§ Supplied passage
# Hiding Lockheed



## Thorlifter (Oct 27, 2008)

Lockheed During WW.II (unbelievable 1940s pictures) This is pretty neat--special effects during the 1940's: During World War II the Army Corps of Engineers needed to hide the Lockheed Burbank Aircraft Plant to protect it from Japanese air attack. They covered it with camouflage netting to make it look
like a rural subdivision from the air. (Besides everything else, check out the cars.) The first pic is before the camouflage, and everything else is after.


----------



## Airframes (Oct 27, 2008)

Great series of shots, Rabid. I always find the art of camouflage and deception fascinating! I read somewhere, and saw a pic, that 'Hollywood' got involved in similar projects, not sure if it was at Boeing, Seattle, or North American, CA. Whatever, it's one hell of a big job, and very well done!


----------



## Messy1 (Oct 27, 2008)

I have seen the top two pics before, but never have seen the views from underneath the canopy! Great Stuff Thor! thanks for posting! It is amazing the scale that they went to during WW2. Shows you how worried they were about invasion or being bombed!


----------



## RabidAlien (Oct 27, 2008)

Not gonna steal Thor's thunder, Airframes, but I will agree that they are amazing pics! I've heard of stuff like this being done at some of the more important plants, but never seen the pics! I'm gonna steal em shamelessly, of course....


----------



## comiso90 (Oct 27, 2008)

The very close proximity to Hollywood helped inspire the trickery


----------



## wilbur1 (Oct 28, 2008)

Very cool Thor 8) 8)


----------



## FLYBOYJ (Oct 28, 2008)

Most of that was the Old plant A1 facility located right next to the now Burbank airport. The third photo down is today the front of the terminal building, not much has really changed.

BTW - there was always a folklore story that a guy painted a big red arrow on top of his house actually pointing at the facility. He was arrested for espionage.


----------



## RabidAlien (Oct 28, 2008)

FLYBOYJ said:


> BTW - there was always a folklore story that a guy painted a big red arrow on top of his house actually pointing at the facility. He was arrested for espionage.



There's one in every family...

§ Required work
In the forum thread about hiding Lockheed, what did the Army Corps of Engineers cover the Burbank aircraft plant with to make it look like a rural subdivision from the air?

§ Entries
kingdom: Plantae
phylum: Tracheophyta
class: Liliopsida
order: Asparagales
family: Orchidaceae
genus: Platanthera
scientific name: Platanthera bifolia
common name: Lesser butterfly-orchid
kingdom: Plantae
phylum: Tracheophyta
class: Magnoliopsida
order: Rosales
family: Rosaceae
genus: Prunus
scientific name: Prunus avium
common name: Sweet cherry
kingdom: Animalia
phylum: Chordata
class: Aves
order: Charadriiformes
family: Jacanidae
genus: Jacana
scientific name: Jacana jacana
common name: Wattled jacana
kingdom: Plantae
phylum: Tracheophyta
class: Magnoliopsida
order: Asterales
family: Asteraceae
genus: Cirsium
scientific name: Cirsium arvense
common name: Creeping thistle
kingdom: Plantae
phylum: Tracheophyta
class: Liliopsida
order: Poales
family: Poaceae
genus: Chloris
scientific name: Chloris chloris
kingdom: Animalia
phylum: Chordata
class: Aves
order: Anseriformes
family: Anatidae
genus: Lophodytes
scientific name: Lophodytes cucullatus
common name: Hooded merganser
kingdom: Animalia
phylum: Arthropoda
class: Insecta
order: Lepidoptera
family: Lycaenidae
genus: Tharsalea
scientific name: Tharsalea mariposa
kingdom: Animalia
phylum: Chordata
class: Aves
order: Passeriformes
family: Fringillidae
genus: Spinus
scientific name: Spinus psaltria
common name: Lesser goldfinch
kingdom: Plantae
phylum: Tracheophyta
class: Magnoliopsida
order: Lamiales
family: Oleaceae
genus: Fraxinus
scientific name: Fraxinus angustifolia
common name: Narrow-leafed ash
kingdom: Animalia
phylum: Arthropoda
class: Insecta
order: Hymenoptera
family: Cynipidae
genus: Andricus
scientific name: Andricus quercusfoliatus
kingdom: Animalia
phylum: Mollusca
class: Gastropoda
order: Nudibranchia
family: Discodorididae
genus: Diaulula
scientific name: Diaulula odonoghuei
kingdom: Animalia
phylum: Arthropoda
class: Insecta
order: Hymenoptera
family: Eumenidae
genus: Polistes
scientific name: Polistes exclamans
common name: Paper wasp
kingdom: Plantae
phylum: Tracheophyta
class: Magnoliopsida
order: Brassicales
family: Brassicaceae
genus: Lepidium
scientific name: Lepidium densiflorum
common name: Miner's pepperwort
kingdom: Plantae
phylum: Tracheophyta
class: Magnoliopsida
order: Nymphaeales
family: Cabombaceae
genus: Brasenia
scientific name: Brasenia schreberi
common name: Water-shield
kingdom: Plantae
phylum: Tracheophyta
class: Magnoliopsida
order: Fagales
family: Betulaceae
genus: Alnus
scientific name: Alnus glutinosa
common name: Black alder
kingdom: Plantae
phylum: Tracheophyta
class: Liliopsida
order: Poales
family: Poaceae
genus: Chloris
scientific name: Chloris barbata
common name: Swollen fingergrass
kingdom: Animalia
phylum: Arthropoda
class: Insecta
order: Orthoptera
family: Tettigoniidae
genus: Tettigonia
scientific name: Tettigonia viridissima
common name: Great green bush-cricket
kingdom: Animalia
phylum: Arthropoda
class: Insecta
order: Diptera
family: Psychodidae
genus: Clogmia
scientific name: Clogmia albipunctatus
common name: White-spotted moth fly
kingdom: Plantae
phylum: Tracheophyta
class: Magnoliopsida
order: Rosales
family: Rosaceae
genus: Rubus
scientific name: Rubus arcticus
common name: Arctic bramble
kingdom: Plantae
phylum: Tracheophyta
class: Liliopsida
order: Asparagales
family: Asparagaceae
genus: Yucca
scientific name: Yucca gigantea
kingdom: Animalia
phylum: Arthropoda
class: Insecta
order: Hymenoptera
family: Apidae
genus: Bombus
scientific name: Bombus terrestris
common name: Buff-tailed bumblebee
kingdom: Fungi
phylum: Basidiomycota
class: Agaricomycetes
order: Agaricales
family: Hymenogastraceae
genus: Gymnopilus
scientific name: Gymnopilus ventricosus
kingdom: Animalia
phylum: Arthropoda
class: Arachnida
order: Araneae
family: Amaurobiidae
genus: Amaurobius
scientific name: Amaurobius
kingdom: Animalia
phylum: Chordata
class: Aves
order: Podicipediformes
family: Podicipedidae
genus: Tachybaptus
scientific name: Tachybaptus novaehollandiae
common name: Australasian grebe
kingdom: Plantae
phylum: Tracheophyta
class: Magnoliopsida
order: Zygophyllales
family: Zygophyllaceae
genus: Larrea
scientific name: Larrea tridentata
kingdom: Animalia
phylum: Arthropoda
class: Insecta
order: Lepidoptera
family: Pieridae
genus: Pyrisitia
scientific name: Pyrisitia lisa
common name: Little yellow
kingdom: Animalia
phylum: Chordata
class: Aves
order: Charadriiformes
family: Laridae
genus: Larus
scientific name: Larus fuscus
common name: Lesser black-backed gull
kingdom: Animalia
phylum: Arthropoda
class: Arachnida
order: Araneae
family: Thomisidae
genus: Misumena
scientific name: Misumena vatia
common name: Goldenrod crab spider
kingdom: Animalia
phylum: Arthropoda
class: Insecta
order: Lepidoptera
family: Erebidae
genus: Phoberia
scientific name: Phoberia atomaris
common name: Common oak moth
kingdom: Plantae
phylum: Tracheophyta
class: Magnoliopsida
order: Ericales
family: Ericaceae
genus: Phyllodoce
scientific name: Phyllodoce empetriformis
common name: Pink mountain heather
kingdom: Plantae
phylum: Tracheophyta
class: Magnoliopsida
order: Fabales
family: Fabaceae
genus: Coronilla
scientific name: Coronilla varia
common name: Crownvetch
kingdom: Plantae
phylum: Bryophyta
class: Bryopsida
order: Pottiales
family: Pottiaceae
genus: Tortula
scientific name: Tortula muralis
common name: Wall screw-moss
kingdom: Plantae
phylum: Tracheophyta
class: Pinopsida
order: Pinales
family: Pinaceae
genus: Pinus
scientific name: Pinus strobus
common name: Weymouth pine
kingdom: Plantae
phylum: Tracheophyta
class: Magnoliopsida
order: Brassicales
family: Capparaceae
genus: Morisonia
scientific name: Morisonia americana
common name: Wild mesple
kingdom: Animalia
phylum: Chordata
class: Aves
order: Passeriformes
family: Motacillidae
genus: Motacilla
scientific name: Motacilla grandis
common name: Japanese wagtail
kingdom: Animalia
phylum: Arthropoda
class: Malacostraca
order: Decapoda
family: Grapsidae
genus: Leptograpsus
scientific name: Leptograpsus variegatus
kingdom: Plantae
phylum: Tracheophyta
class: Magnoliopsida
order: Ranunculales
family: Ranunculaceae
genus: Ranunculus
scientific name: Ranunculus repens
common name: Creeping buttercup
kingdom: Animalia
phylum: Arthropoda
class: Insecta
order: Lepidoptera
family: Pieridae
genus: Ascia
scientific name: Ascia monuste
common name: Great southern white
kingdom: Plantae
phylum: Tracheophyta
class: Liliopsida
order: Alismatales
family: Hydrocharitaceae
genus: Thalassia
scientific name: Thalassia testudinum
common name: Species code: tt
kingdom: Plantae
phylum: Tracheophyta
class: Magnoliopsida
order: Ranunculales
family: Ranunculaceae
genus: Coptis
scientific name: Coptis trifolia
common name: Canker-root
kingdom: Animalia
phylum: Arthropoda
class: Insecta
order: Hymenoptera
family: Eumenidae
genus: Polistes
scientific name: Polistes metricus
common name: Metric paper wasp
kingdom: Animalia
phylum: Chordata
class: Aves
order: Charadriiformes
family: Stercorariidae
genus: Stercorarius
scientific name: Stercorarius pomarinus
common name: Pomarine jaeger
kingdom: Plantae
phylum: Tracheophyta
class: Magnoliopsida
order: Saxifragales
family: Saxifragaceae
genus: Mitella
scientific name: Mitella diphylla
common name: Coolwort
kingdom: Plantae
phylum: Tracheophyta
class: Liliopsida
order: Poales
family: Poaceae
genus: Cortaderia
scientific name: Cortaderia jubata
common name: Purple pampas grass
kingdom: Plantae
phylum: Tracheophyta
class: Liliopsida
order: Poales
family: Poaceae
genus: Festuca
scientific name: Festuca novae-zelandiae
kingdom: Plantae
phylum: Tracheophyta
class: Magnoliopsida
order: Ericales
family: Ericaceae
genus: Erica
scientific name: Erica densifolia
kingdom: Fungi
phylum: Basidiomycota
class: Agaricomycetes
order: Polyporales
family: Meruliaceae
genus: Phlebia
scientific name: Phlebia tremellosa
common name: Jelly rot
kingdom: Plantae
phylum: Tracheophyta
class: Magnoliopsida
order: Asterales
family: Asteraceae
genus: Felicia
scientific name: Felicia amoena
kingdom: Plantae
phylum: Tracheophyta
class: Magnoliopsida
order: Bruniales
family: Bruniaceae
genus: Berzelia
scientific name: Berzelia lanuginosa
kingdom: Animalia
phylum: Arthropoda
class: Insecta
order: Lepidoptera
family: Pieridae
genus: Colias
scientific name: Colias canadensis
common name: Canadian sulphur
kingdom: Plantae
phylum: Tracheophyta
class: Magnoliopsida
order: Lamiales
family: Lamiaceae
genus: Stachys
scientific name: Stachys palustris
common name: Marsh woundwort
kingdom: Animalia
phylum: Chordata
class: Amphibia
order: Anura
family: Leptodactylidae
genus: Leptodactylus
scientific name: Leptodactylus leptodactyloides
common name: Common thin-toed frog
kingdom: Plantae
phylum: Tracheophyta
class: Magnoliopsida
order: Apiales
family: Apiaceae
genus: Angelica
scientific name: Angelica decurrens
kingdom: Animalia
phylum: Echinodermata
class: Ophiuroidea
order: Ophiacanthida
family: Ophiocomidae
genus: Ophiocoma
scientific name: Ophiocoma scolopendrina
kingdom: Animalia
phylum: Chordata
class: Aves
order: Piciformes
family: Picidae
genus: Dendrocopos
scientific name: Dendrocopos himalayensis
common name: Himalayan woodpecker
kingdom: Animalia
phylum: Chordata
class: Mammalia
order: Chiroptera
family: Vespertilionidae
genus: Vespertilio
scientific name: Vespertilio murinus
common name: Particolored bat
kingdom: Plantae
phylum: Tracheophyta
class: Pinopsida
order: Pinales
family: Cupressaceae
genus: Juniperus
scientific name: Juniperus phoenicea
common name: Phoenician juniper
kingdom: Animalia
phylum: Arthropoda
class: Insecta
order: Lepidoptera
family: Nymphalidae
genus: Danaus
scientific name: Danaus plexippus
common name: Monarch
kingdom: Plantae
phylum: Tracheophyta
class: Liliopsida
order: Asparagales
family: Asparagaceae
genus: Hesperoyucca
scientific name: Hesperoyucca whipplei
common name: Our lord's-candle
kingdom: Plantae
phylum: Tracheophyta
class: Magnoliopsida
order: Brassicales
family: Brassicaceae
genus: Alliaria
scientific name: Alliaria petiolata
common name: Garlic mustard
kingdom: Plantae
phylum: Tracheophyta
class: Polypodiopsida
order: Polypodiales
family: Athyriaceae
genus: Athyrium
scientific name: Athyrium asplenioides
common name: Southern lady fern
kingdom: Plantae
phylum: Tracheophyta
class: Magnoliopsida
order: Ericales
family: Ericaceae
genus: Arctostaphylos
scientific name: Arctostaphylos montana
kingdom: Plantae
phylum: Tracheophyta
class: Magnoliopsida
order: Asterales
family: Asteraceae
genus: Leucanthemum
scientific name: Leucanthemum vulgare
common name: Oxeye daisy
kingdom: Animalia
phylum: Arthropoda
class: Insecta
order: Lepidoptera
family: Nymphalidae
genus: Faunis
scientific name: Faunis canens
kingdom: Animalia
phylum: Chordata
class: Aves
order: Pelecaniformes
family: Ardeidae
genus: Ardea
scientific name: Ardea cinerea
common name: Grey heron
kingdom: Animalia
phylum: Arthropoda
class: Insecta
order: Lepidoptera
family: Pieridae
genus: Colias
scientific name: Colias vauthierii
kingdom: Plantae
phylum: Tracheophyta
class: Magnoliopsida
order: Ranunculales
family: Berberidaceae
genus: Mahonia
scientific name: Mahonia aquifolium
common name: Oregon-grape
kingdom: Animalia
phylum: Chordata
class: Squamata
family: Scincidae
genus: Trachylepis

§ Task response
Camouflage netting.